I’ve been away for awhile.
During my respite from blogging, I’ve actually been living out my author dream pretty well. Just like the words of wisdom that I read from some other blogger sometime quite long ago, many authors start to hit their stride somewhere around the fourth or fifth book. I’ve found mine and it’s a beautiful feeling. For some reason, it’s the sweet spot and if you’re doing things right, by that point you should be pleased with your sales figures. If you’re not, it’s time to re-evaluate what it is you’re writing and how you’re promoting yourself.
I’ve always been a genre bender. I’ve always had difficulty categorizing what exactly the hell it is that I write. It’s easier to list off what I don’t: paranormal, historical, fantasy, sci-fi. For The Intoxicated Books, I settled on classifying them as contemporary romance.
But I’ve always known they were different. They don’t fall into the typical romance book mold, even though there’s plenty of falling in and out of love. But there’s humor and heartache and family drama too. And there are definitely some romance buzzwords that don’t show up in my writing, though I certainly am not afraid of the F-bomb. As such, readers looking for a cookie cutter alpha male story with hot, hot sex aren’t going to be impressed. That’s perfectly fine.

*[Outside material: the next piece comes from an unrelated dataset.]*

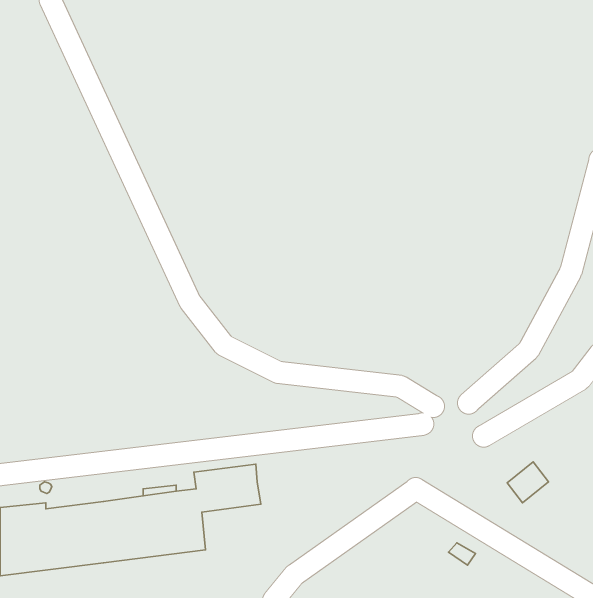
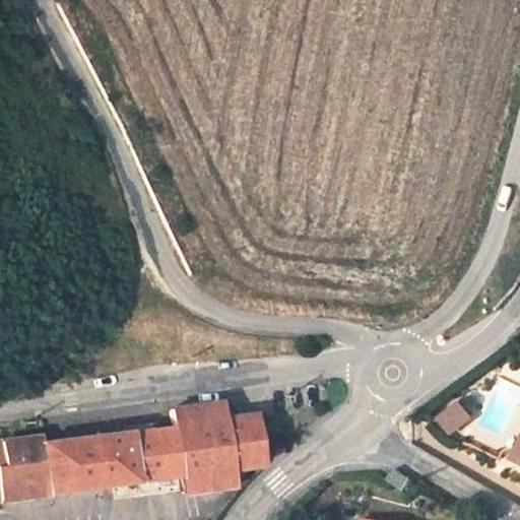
building: none -> [181,414,266,494]

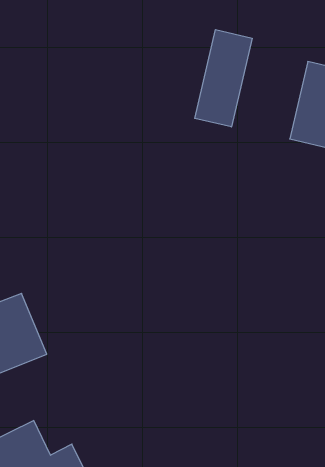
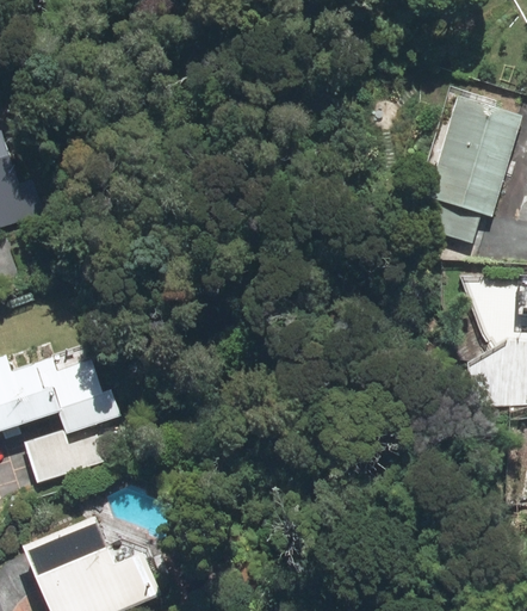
building: [195,30,252,127] -> none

That’s part of the reason that I decided to market Book 5 in the series in a completely different way, if at all. It’s something that has been brewing in the back of my head since the debacle that was the release of Book 4. The moment that I realized without question that I didn’t fit in where I had placed myself. The moment that I realized that I didn’t want to play the competition game. The moment that I decided it wasn’t fair to myself to pay someone else for a marketing campaign that left me in tears and wanting to cancel the entire damn thing. Though Book 4 is quite arguably my favorite in the series (but I say that about all of them when I write them), for a few weeks I absolutely hated it and regretted ever writing anything.
Marketing your books shouldn’t make you feel like total hell.
So I stopped, and then the magic happened.
Of course, there is always room for improvement, and no one ever sells as many copies as they ultimately dream of. But my expectations are reasonable, and I’ve always been very clear that I do this on an extremely part time basis. I don’t spam book links to various social media accounts, nor do I even post everywhere frequently. Yet most days, I get paid sales on at least one platform. Sometimes I get more paid sales than free downloads. And I realize that by accomplishing this, I’m doing better than a large percentage of self-publishers. I’m not greedy; I’m humbled that I have found repeat readers. Readers who get hooked on the first book, who maybe did pick it up as a perma-free, and who dutifully come back and purchase the remaining books in the series. I’ve even gotten preorders for Book 5, which doesn’t come out until February, simply by having it available at most retailers already.
And you know me. I am always thinking ahead. Book 5 is over halfway done on the laptop, but complete in my head and I’ve moved on from those characters. They write themselves for me, after having been with them for the better part of twenty years.
I was sitting on ideas for about 7 standalone books, along with a very basic concept for another series. They range in flavor from chick lit to steamy romance, but never to the point of erotica. I might read it, but I don’t see myself writing it. And considering that I will have to start writing one of them to put a teaser chapter at the end of Book 5 before it goes live, I knew I needed to make a decision on which figment of my imagination was going to come next. I had almost decided on one of them; the one most fully formed with a title, tagline, entire plot and a cover vision.
Then Tuesday happened and another brand new idea took precedence. In the span of twenty-four hours, I had all of the above plus character names and a half-assed blurb jangling around in my brain. I was writing scenes and dialogue, envisioning the beginning of the book in my screenplay-esque way. And I knew without a doubt that it would be the next book going up for sale.
Guess what? It’s not a romance. Sure, there will be romantic elements. But this will be dark and depressing, a haunting novel that will hopefully stick with readers much the same as it’s consumed my thoughts lately. It’s the story that I feel I need to tell next, genre be damned.
Call it women’s fiction, or literary fiction, or whatever you’d like. And take the plunge with me if you want to. For I don’t write for sales, I write for myself. And maybe I’ve found that being a little off and unpopular is exactly where I want to be.
If you’re really observant, you’ll catch the title here, hiding somewhere on this blog. But that’s all I’m ready to say at this point.